Wendet man dieses Vorgehen an, dann zeigt sich tatsächlich ein messbarer (signifikanter) Unterschied zwischen den dann ansonsten ähnlichen Gruppen: Die online Befragten äußern sich etwas weniger zufrieden als die telefonisch Kontaktierten, der Abstand beträgt insgesamt rund zehn Prozentpunkte. Das heißt, das Gesamtbild ist nicht völlig ein anderes, aber im Detail scheint die Befragungsmethode hier zu Abweichungen zu führen.

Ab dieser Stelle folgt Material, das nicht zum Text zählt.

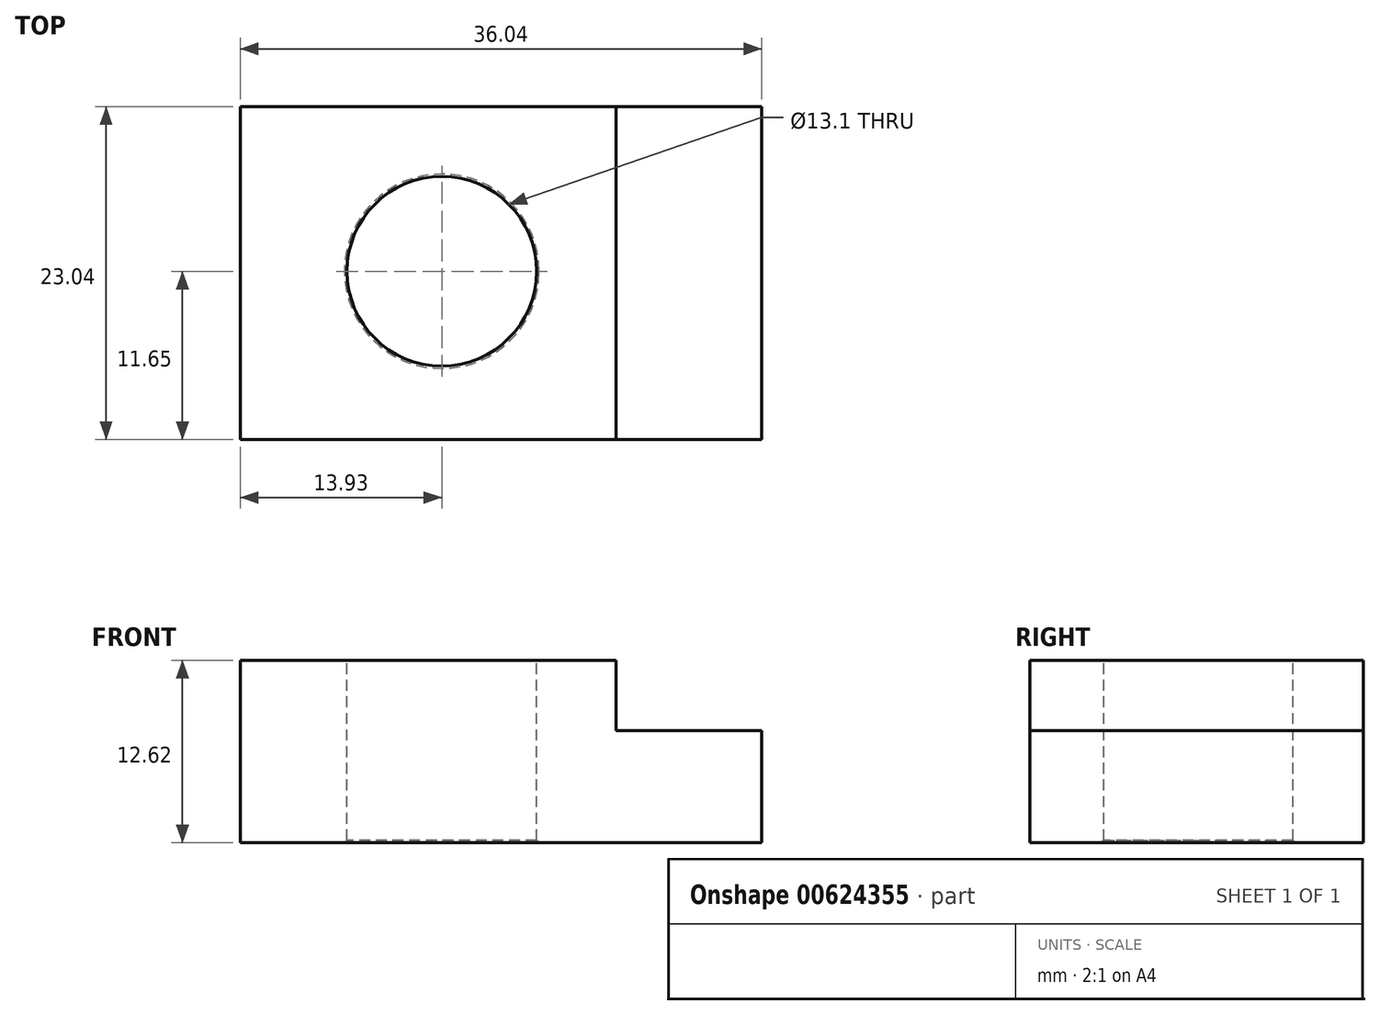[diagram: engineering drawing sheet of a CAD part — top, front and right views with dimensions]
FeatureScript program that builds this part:
annotation { "Feature Type Name" : "Feature", "Feature Type Description" : "" }
export const myFeature = defineFeature(function(context is Context, id is Id, definition is map)
    precondition{}
    {
        {
            var Q0;
            Q0=qCreatedBy(makeId("Top.planeOp"),FACE);
            var sketch = newSketch(context, id + "F0", { "sketchPlane" : qUnion([Q0])});
            skLineSegment(sketch, "E0.bottom", {"start": v(0, 0) * mm, "end": v(36.04, 0) * mm});
            skLineSegment(sketch, "E0.top", {"start": v(0, 23.04) * mm, "end": v(36.04, 23.04) * mm});
            skLineSegment(sketch, "E0.left", {"start": v(0, 0) * mm, "end": v(0, 23.04) * mm});
            skLineSegment(sketch, "E0.right", {"start": v(36.04, 0) * mm, "end": v(36.04, 23.04) * mm});
            skSolve(sketch);
        }
        {
            var Q0;
            Q0=makeQuery(id+"F0.imprint","IMPRINT",FACE,{"disambiguationData":[TD([[makeQuery(id+"F0.imprint","IMPRINT",EDGE,{"derivedFrom":sQuery(id+"F0.wireOp",EDGE,"E0.bottom")}),1.0]])]});
            extrude(context, id + "F1", {"entities" : qUnion([Q0]), "depth" : 7.74 * mm, "offsetDistance" : 25 * mm});
        }
        {
            var Q0;
            Q0=makeQuery(id+"F1.opExtrude","CAP_FACE",FACE,{"disambiguationData":[OSD([sQuery(id+"F0.wireOp",EDGE,"E0.bottom"),sQuery(id+"F0.wireOp",EDGE,"E0.top"),sQuery(id+"F0.wireOp",EDGE,"E0.left"),sQuery(id+"F0.wireOp",EDGE,"E0.right")])],"isStart":false});
            var sketch = newSketch(context, id + "F2", { "sketchPlane" : qUnion([Q0])});
            skLineSegment(sketch, "E1.bottom", {"start": v(0, 23.04) * mm, "end": v(25.98, 23.04) * mm});
            skLineSegment(sketch, "E1.top", {"start": v(0, 0) * mm, "end": v(25.98, 0) * mm});
            skLineSegment(sketch, "E1.left", {"start": v(0, 23.04) * mm, "end": v(0, 0) * mm});
            skLineSegment(sketch, "E1.right", {"start": v(25.98, 23.04) * mm, "end": v(25.98, 0) * mm});
            skSolve(sketch);
        }
        {
            var Q0;
            Q0=makeQuery(id+"F2.imprint","IMPRINT",FACE,{"disambiguationData":[TD([[makeQuery(id+"F2.imprint","IMPRINT",EDGE,{"derivedFrom":sQuery(id+"F2.wireOp",EDGE,"E1.bottom")}),-1.0]])]});
            extrude(context, id + "F3", {"entities" : qUnion([Q0]), "operationType" : NewBodyOperationType.ADD, "depth" : 4.88 * mm, "offsetDistance" : 25 * mm});
        }
        {
            var Q0;
            Q0=makeQuery(id+"F3.opExtrude","CAP_FACE",FACE,{"disambiguationData":[OSD([sQuery(id+"F2.wireOp",EDGE,"E1.bottom"),sQuery(id+"F2.wireOp",EDGE,"E1.top"),sQuery(id+"F2.wireOp",EDGE,"E1.left"),sQuery(id+"F2.wireOp",EDGE,"E1.right")])],"isStart":false});
            var sketch = newSketch(context, id + "F4", { "sketchPlane" : qUnion([Q0])});
            skCircle(sketch, "E2", {"center": v(13.93, 11.65) * mm, "radius": 6.55 * mm});
            skSolve(sketch);
        }
        {
            var Q0;
            Q0=makeQuery(id+"F4.imprint","IMPRINT",FACE,{"disambiguationData":[TD([[makeQuery(id+"F4.imprint","IMPRINT",EDGE,{"derivedFrom":sQuery(id+"F4.wireOp",EDGE,"E2")}),1.0]])]});
            extrude(context, id + "F5", {"entities" : qUnion([Q0]), "operationType" : NewBodyOperationType.REMOVE, "endBound" : BoundingType.THROUGH_ALL, "oppositeDirection" : true, "depth" : 25 * mm, "offsetDistance" : 25 * mm});
        }
        {
            var Q0;
            Q0=makeQuery(id+"F5.boolean.opBoolean","COPY",EDGE,{"derivedFrom":makeQuery(id+"F5.opExtrude","CAP_EDGE",EDGE,{"disambiguationData":[OSD([sQuery(id+"F4.wireOp",EDGE,"E2")])],"isStart":true})});
            var Q1;
            Q1=makeQuery(id+"F5.boolean.opBoolean","INTERSECT",EDGE,{"derivedFrom":[makeQuery(id+"F1.opExtrude","CAP_FACE",FACE,{"disambiguationData":[OSD([sQuery(id+"F0.wireOp",EDGE,"E0.bottom"),sQuery(id+"F0.wireOp",EDGE,"E0.top"),sQuery(id+"F0.wireOp",EDGE,"E0.left"),sQuery(id+"F0.wireOp",EDGE,"E0.right")])],"isStart":true}),makeQuery(id+"F5.opExtrude","SWEPT_FACE",FACE,{"disambiguationData":[OSD([sQuery(id+"F4.wireOp",EDGE,"E2")])]})]});
            chamfer(context, id + "F6", {"entities" : qUnion([Q0, Q1]), "chamferType" : ChamferType.OFFSET_ANGLE, "width" : 0.18 * mm, "oppositeDirection" : false, "angle" : 45 * degree, "tangentPropagation" : true});
        }
    });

Die Analyse hat Einschränkungen, so muss man etwa vorab festlegen, welche Variablen denn für das matching herangezogen werden sollen – und diese Auswahl ist nicht immer eindeutig. Auch ist die Angleichung nicht perfekt, kleinere Schwankungen bleiben bestehen. Dennoch lässt sich damit beispielhaft das illustrieren, was eingangs schon erwähnt wurde: Wie man in den Wald hineinfrägt, so schallt es auch heraus.